We start out our story with or "star" Camille being sent back to her hometown to report on a murder of one girl and a girl that has gone missing. The editor of her Chicago paper senses a bigger story and wants to get the jump on it before the big papers in Chicago do. The logic being that a reporter from the area went all the way out to Montana and wrote something up that got him a Pulitzer, reason enough I guess. The problem is Camille doesn't want to go back home and to help her deal with these demons her editor says she can stay at her mom's house instead of getting and expensing a hotel. Nothing like dropping in on your mom, stepdad and half sister unannounced to get the drama flowing, right?

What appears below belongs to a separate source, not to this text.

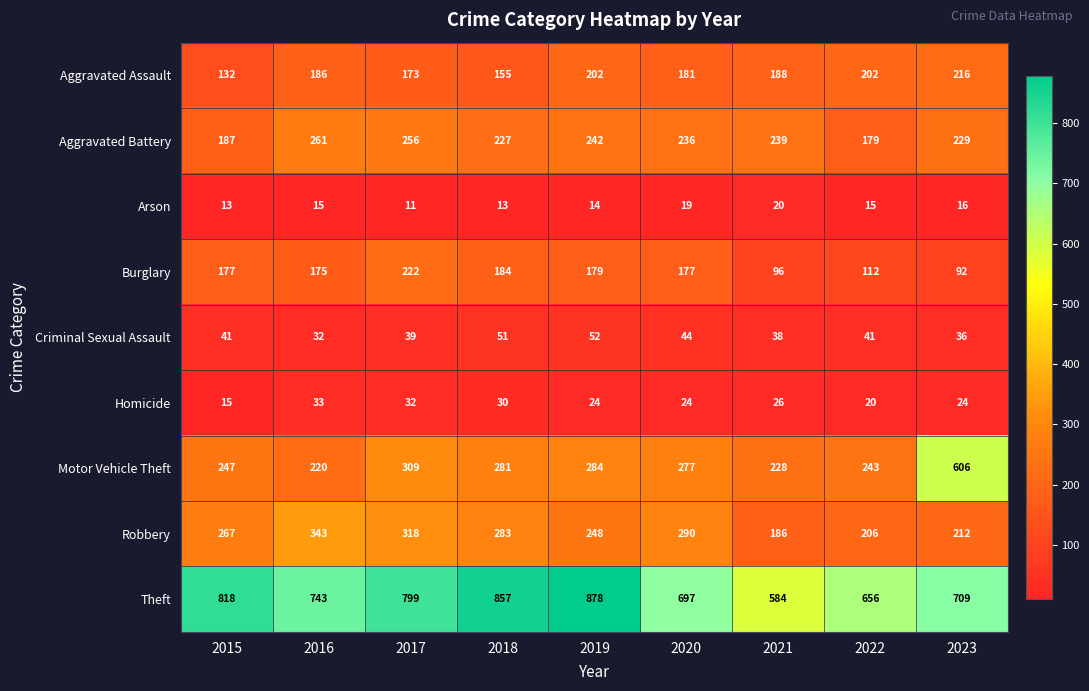

What is the sum of all Criminal Sexual Assault values?

374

It's at this point that you realize this story will be less about investigating a murder, which quickly becomes two murders shortly after Camille's arrival, and more about investigating and confronting Camille's demons.
I liked the book and found it to be dark (surprise) and full of some seriously messed up people, at least in Camille's family. Her mother is an uncaring and cold bitch that could care less about Camille (nice, eh?) and her thirteen-year-old half-sister has basically done every drug known to man and had sex with every male in the town, well the ones in high school and younger anyway. Like I said, some messed up people. Oh, and her stepdad has all the personality of a store mannequin.
The local police officer could have been better developed, I think, but he does serve his minor part pretty well.
There is also the eighteen-year-old brother of one of the murder victims, a real looker, and his equally attractive girlfriend that just wants to get in the paper so the world could see her brilliance or whatever logic she has in her head.
Finally, there is a detective called in from Kansas City, Missouri. Richard, who doesn't mean being called "Dick" because it works on a variety of different levels. Now the story takes place in Wind Gap, Missouri which is in the far southern and eastern part of the state, so I have no idea why they would call in a detective from Kansas City instead of St Louis. That last bit bothered me throughout the whole story and I am curious as to why he was from there.
The story does get pretty predictable, although the thirty plus Camille hanging out and partying with the thirteen-year-old Amma did seem kind of far-fetched but maybe the author used to hang out in those kinds of circles, which might explain some things. The book was a quick read and if you want a decade old book to keep you entertained while flying across the country or something, you could do worse.